Un exercice de haut vol, agile, mais finalement devenu habituel depuis une dizaine d’années pour des financiers locaux aguerris aux baisses des dotations, au contrôle des dépenses et des ressources de la part de l’Etat quand ils ne sont pas confrontés directement à une pandémie ou indirectement à un conflit militaires aux portes de l’Union Européenne.
Loi de programmation pour baliser la route
Après tant de dérapages contrôlés sur ces routes de rallye, il est tout naturel de réclamer une meilleure prévisibilité des finances publiques et particulièrement locales. Le 6 avril dernier, le sénateur des Landes Eric Kerrouche (PS) a de nouveau fait une proposition de loi pour réclamer une loi de financement des collectivités, sans plus de succès que les autres initiatives passées.
En marge d’une conférence organisée par le think tank I4CE, l’Ademe et sous le patronage de la Présidente de l’Assemblée nationale, un député de la majorité qui réclame également une loi de financement pour les collectivités, se désolait récemment de voir la perspective d’une loi de programmation des finances publiques – retoquée cet automne au Parlement – s’éloigner toujours un peu plus, faute de majorité.
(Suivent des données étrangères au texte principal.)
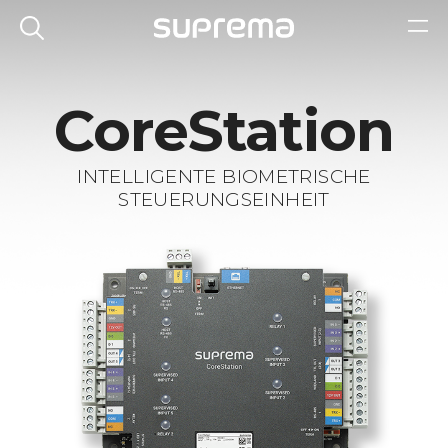
CoreStation
INTELLIGENTE BIOMETRISCHE
STEUERUNGSEINHEIT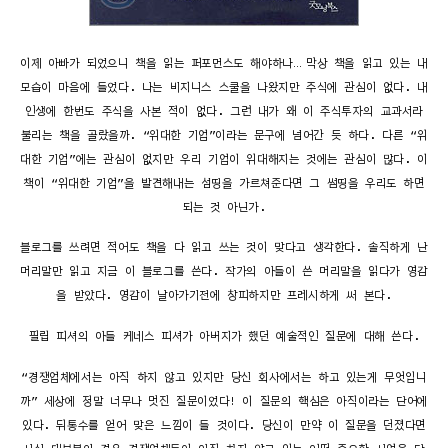
이제 아빠가 되었으니 책을 읽는 퍼포먼스도 해야하나… 막상 책을 읽고 있는 내
모습이 마음에 들었다. 나는 비지니스 스쿨을 나왔지만 주식에 관심이 없다. 내
인생에 한번도 주식을 사본 적이 없다. 그런 내가 왜 이 주식투자의 교과서라
불리는 책을 골랐을까. “위대한 기업”이라는 문구에 넘어간 듯 하다. 다른 “위
대한 기업”에는 관심이 없지만 우리 기업이 위대해지는 것에는 관심이 많다. 이
책이 “위대한 기업”을 발견해내는 섬띵을 가르쳐준다면 그 썸띵을 우리도 하면
되는 것 아닌가.
블로그를 쓰려면 적어도 책을 다 읽고 쓰는 것이 맞다고 생각한다. 솔직하게 난
머리말만 읽고 지금 이 블로그를 쓴다. 작가의 아들이 쓴 머리말을 읽다가 영감
을 받았다. 영감이 날아가기전에 창피하지만 프레시하게 써 본다.
필립 피셔의 아들 케네스 피셔가 아버지가 했던 예술적인 질문에 대해 쓴다.
“경쟁업체에서는 아직 하지 않고 있지만 당신 회사에서는 하고 있는게 무엇입니
까” 세상에 정말 너무나 멋진 질문이었다! 이 질문의 핵심은 아직이라는 단어에
있다. 뒤통수를 얻어 맞은 느낌이 들 것이다. 당신이 만약 이 질문을 던졌다면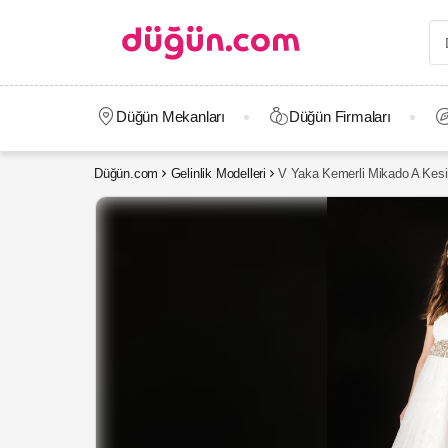
Düğün Mekanları
Düğün Firmaları
Düğün.com
Gelinlik Modelleri
V Yaka Kemerli Mikado A Kesi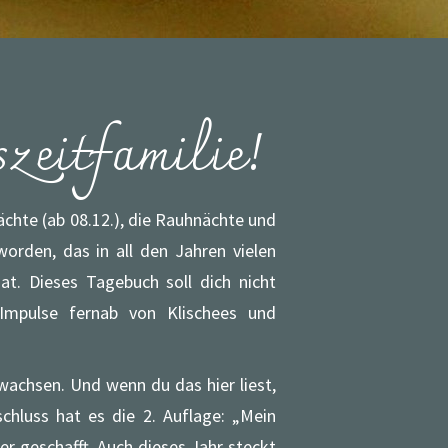
zeitfamilie!
ächte (ab 08.12.), die Rauhnächte und
worden, das in all den Jahren vielen
t. Dieses Tagebuch soll dich nicht
r Impulse fernab von Klischees und
wachsen. Und wenn du das hier liest,
chluss hat es die 2. Auflage: „Mein
r geschafft. Auch dieses Jahr steckt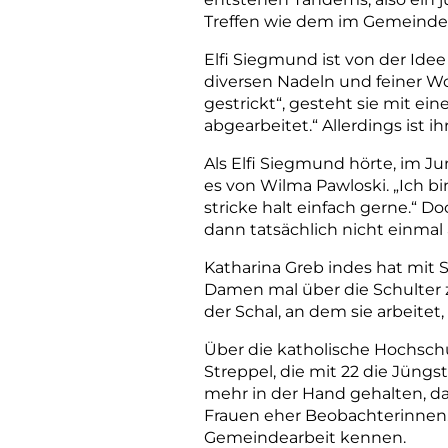
Treffen wie dem im Gemeindez
Elfi Siegmund ist von der Idee a
diversen Nadeln und feiner Wol
gestrickt“, gesteht sie mit ei
abgearbeitet.“ Allerdings ist i
Als Elfi Siegmund hörte, im Ju
es von Wilma Pawloski. „Ich bin 8
stricke halt einfach gerne.“ Do
dann tatsächlich nicht einmal a
Katharina Greb indes hat mit 
Damen mal über die Schulter zu
der Schal, an dem sie arbeitet, 
Über die katholische Hochsch
Streppel, die mit 22 die Jüngst
mehr in der Hand gehalten, da
Frauen eher Beobachterinnen. 
Gemeindearbeit kennen.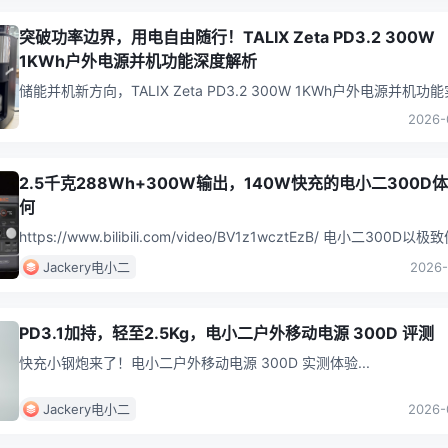
突破功率边界，用电自由随行！TALIX Zeta PD3.2 300W
1KWh户外电源并机功能深度解析
储能并机新方向，TALIX Zeta PD3.2 300W 1KWh户外电源并机功
2026-
2.5千克288Wh+300W输出，140W快充的电小二300D
何
https://www.bilibili.com/video/BV1z1wcztEzB/ 电小二300D以
的2.5Kg机身，打破户外
...
Jackery电小二
2026-
PD3.1加持，轻至2.5Kg，电小二户外移动电源 300D 评测
快充小钢炮来了！电小二户外移动电源 300D 实测体验
...
Jackery电小二
2026-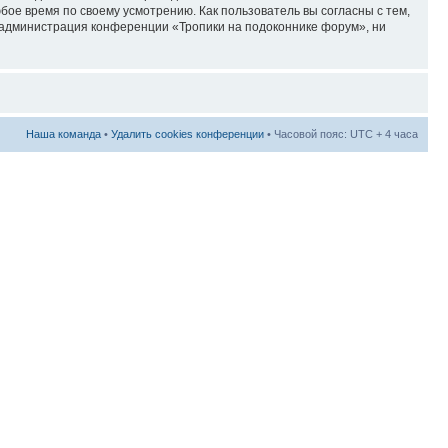
ое время по своему усмотрению. Как пользователь вы согласны с тем,
и администрация конференции «Тропики на подоконнике форум», ни
Наша команда
•
Удалить cookies конференции
• Часовой пояс: UTC + 4 часа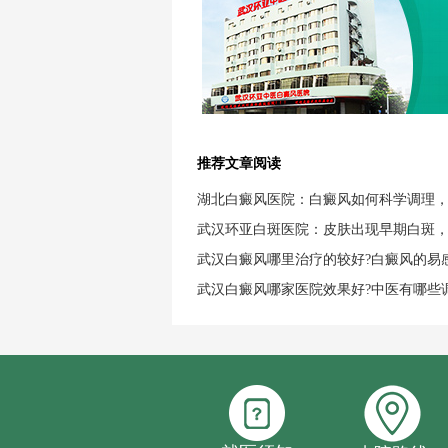
推荐文章阅读
湖北白癜风医院：白癜风如何科学调理
武汉环亚白斑医院：皮肤出现早期白斑
武汉白癜风哪里治疗的较好?白癜风的易
武汉白癜风哪家医院效果好?中医有哪些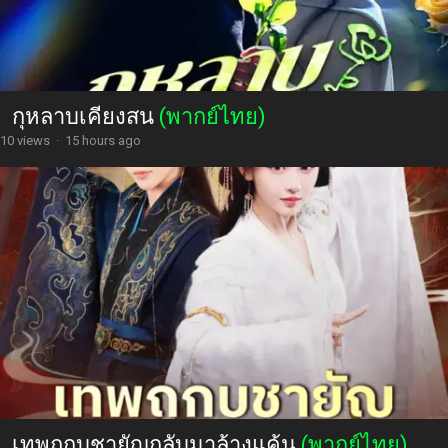
กุหลาบเคียงสน
(พากย์ไทย)
10 views
·
15 hours ago
เทพถูกบูชายัญกลับมาล้างแค้น
(พากย์ไทย)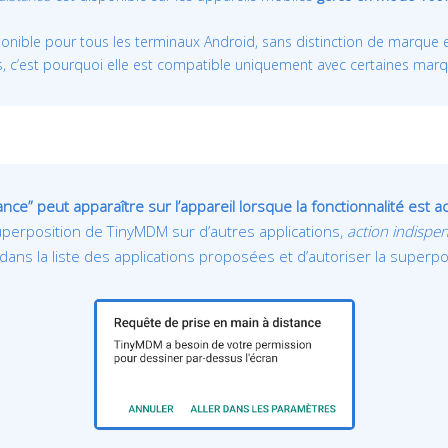
onible pour tous les terminaux Android, sans distinction de marque
 c’est pourquoi elle est compatible uniquement avec certaines marque
e” peut apparaître sur l’appareil lorsque la fonctionnalité est ac
superposition de TinyMDM sur d’autres applications,
action indispe
ans la liste des applications proposées et d’autoriser la superposi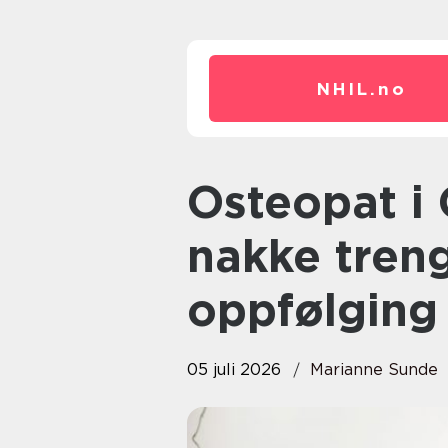
NHIL.
no
Osteopat i Oslo: Når rygg og
nakke tren
oppfølging
05 juli 2026
Marianne Sunde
Avec ces balisages, la route deviendrait pourtant plus confortable assurent leur thuriféraires, mais également toujours plus contraignante.
Le Premier président de la Cour des comptes, Pierre Moscovici, déclarait à l’Assemblée nationale mercredi 5 avril que « désormais, 20 % des dépenses de l’Etat sont couvertes par une loi de programmation » et peut-être même le double en détourant les dépenses contraintes comme les charges d’intérêt ou les prélèvements sur recettes, croit savoir le journal Les Echos. La revue de dépenses engagée depuis quelques semaines par le ministre de l’Economie et des finances Bruno Le Maire, comme ersatz d’une loi de programmation devenue fantôme, pourrait donc vite montrer ses limites si une part aussi importante des dépenses de l’Etat n’est déjà quasiment plus pilotable.
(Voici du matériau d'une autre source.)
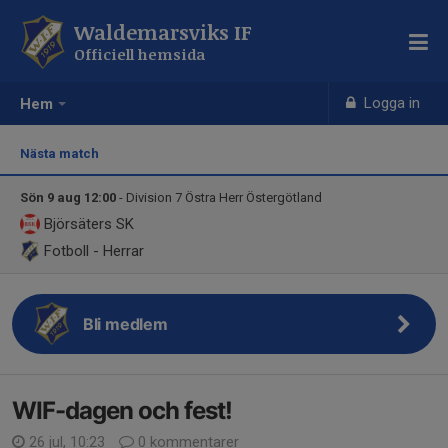
Waldemarsviks IF
Officiell hemsida
Logga in
Hem
Nästa match
Sön 9 aug 12:00
- Division 7 Östra Herr Östergötland
Björsäters SK
Fotboll - Herrar
Bli medlem
WIF-dagen och fest!
26 jul, 10:23
0 kommentarer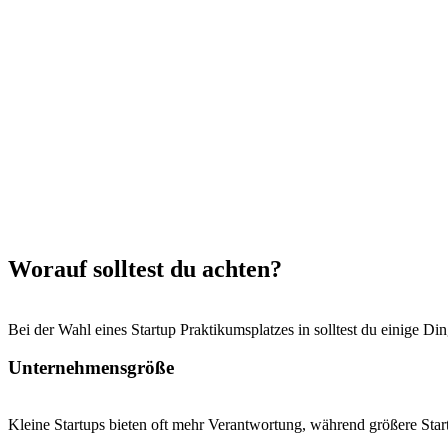
Worauf solltest du achten?
Bei der Wahl eines Startup Praktikumsplatzes in solltest du einige Di
Unternehmensgröße
Kleine Startups bieten oft mehr Verantwortung, während größere Startu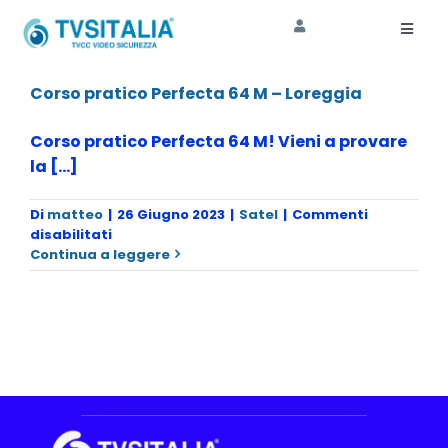
Salta
al
Toggl
Naviga
contenuto
HOME
Corso pratico Perfecta 64 M – Loreggia
AZIENDA
Corso pratico Perfecta 64 M! Vieni a provare
la [...]
CORSI
Di
matteo
|
26 Giugno 2023
|
Satel
|
Commenti
SHOP
su
disabilitati
Corso
Continua a leggere
pratico
ASSISTENZA
Perfecta
64
M
–
Loreggia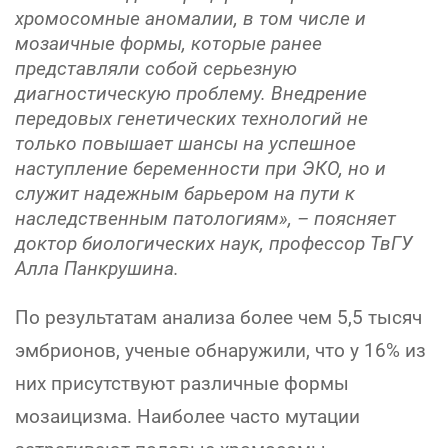
хромосомные аномалии, в том числе и
мозаичные формы, которые ранее
представляли собой серьезную
диагностическую проблему. Внедрение
передовых генетических технологий не
только повышает шансы на успешное
наступление беременности при ЭКО, но и
служит надежным барьером на пути к
наследственным патологиям», – поясняет
доктор биологических наук, профессор ТвГУ
Алла Панкрушина.
По результатам анализа более чем 5,5 тысяч
эмбрионов, ученые обнаружили, что у 16% из
них присутствуют различные формы
мозаицизма. Наиболее часто мутации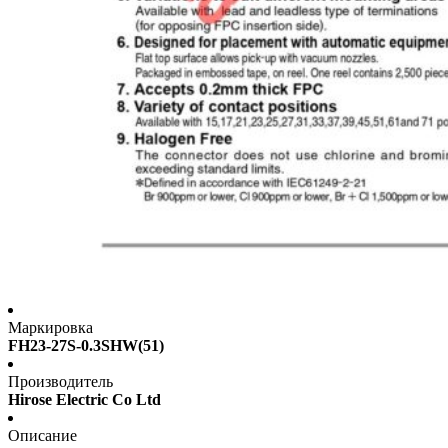
Маркировка
FH23-27S-0.3SHW(51)
Производитель
Hirose Electric Co Ltd
Описание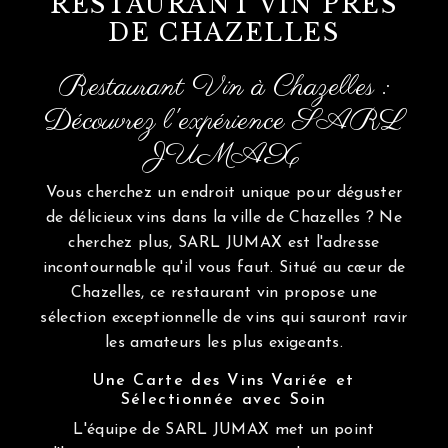
RESTAURANT VIN PRÈS
DE CHAZELLES
Restaurant Vin à Chazelles :
Découvrez l'expérience SARL
JUMAX
Vous cherchez un endroit unique pour déguster
de délicieux vins dans la ville de Chazelles ? Ne
cherchez plus, SARL JUMAX est l'adresse
incontournable qu'il vous faut. Situé au cœur de
Chazelles, ce restaurant vin propose une
sélection exceptionnelle de vins qui sauront ravir
les amateurs les plus exigeants.
Une Carte des Vins Variée et
Sélectionnée avec Soin
L'équipe de SARL JUMAX met un point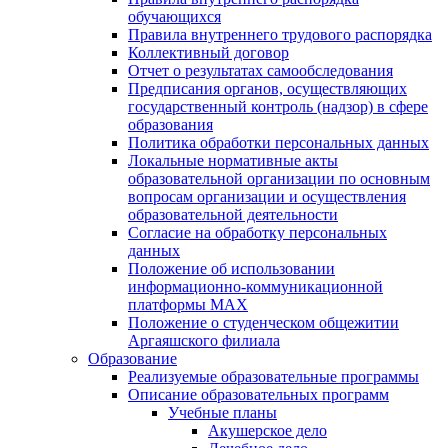
обучающихся
Правила внутреннего трудового распорядка
Коллективный договор
Отчет о результатах самообследования
Предписания органов, осуществляющих
государственный контроль (надзор) в сфере
образования
Политика обработки персональных данных
Локальные нормативные акты
образовательной организации по основным
вопросам организации и осуществления
образовательной деятельности
Согласие на обработку персональных
данных
Положение об использовании
информационно-коммуникационной
платформы MAX
Положение о студенческом общежитии
Аргаяшского филиала
Образование
Реализуемые образовательные программы
Описание образовательных программ
Учебные планы
Акушерское дело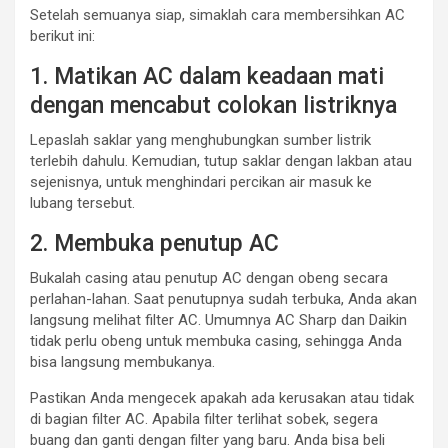
Setelah semuanya siap, simaklah cara membersihkan AC
berikut ini:
1. Matikan AC dalam keadaan mati
dengan mencabut colokan listriknya
Lepaslah saklar yang menghubungkan sumber listrik
terlebih dahulu. Kemudian, tutup saklar dengan lakban atau
sejenisnya, untuk menghindari percikan air masuk ke
lubang tersebut.
2. Membuka penutup AC
Bukalah casing atau penutup AC dengan obeng secara
perlahan-lahan. Saat penutupnya sudah terbuka, Anda akan
langsung melihat filter AC. Umumnya AC Sharp dan Daikin
tidak perlu obeng untuk membuka casing, sehingga Anda
bisa langsung membukanya.
Pastikan Anda mengecek apakah ada kerusakan atau tidak
di bagian filter AC. Apabila filter terlihat sobek, segera
buang dan ganti dengan filter yang baru. Anda bisa beli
Faut-il que les collectivités suivent cette voie sur le même mode automatique, alors que contrairement à l’Etat, celles-ci ne peuvent même pas, en vertu de la règle d’or, revenir en mode manuel en laissant filer les dépenses en cas de coup dur ?
Une liberté assumée
Le secteur local n’a déjà plus en grande partie la main sur ses recettes mais garde quand même une autonomie financière qui lui permet de maîtriser encore un peu son destin financier quand il fait face à une baisse de dotation violente, une pandémie soudaine ou une inflation exponentielle. Les bouclages des budgets 2023 montrent – s’il le fallait encore – ses ressources d’adaptation, de pilotage de la contrainte et de la gestion de crise. Les acteurs locaux sont de fait devenus des pilotes de rallye au volant d’une voiture fatiguée, mais toujours vaillante. Même si l’exercice est éprouvant, vont-ils pour autant apprécier demain se retrouver sur une autoroute en version véhicule autonome ?
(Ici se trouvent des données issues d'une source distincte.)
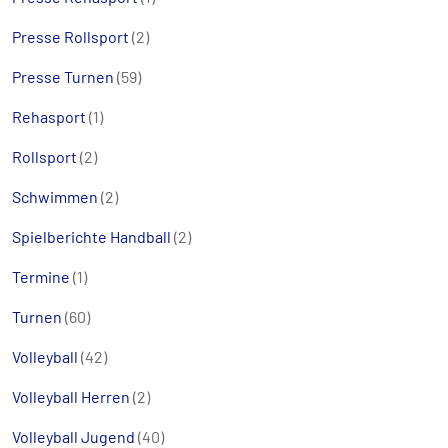
Presse Rollsport
(2)
Presse Turnen
(59)
Rehasport
(1)
Rollsport
(2)
Schwimmen
(2)
Spielberichte Handball
(2)
Termine
(1)
Turnen
(60)
Volleyball
(42)
Volleyball Herren
(2)
Volleyball Jugend
(40)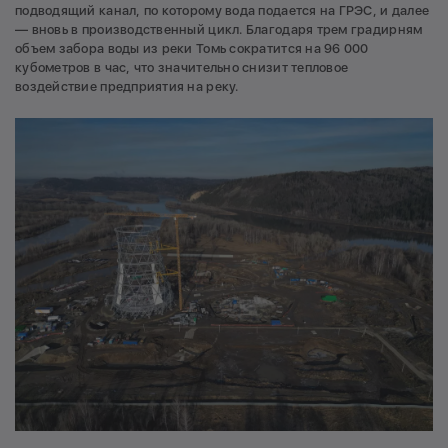
подводящий канал, по которому вода подается на ГРЭС, и далее
— вновь в производственный цикл. Благодаря трем градирням
объем забора воды из реки Томь сократится на 96 000
кубометров в час, что значительно снизит тепловое
воздействие предприятия на реку.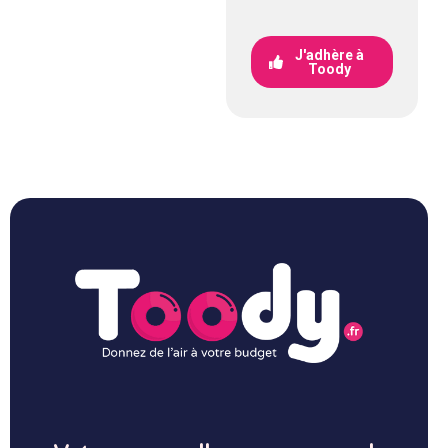
J'adhère à
Toody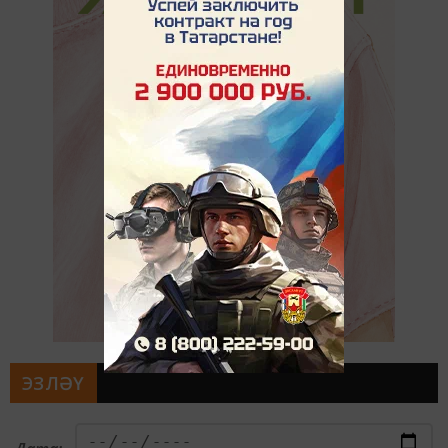
ЭЗЛӘҮ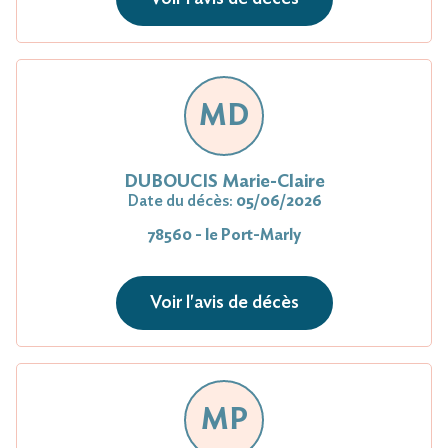
MD
DUBOUCIS Marie-Claire
Date du décès:
05/06/2026
78560 - le Port-Marly
Voir l'avis de décès
MP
Déjà, la revue des dépenses voulue par Bercy envisage une sibylline maîtrise de la masse salariale pour les collectivités. Compte tenu de son poids dans les dépenses réelles de fonctionnement –près de 50 % pour les communes – cette option reviendrait à réintroduire une moitié de contrat de Cahors ou de pacte de Confiance si on retient sa feue dernière version. Jeudi 13 avril, la Première ministre Elisabeth Borne a réitéré devant les associations d’élus reçues dans le cadre qu’il n’y aurait pas un retour à la limitation des dépenses du type contrat de Cahors, mais que la définition d’un cadre pluriannuel des finances locales pouvait bien être un sujet de discussion.
Entre les lois de programmation, de financement annuel ou pluriannuel, les revues de dépenses, les dépenses affectées, les recettes fléchées c’est tout de même la capacité à maîtriser son destin, à piloter un budget et se fixer des objectifs propres qui est interrogée. C’est la libre administration des collectivités qui est en fait mise à l’épreuve. Or ce principe n’est pas seulement une liberté, c’est aussi une prise de risque qui se concrétise chaque année dans les budgets locaux. Et cette année encore, elle a bien été assumée.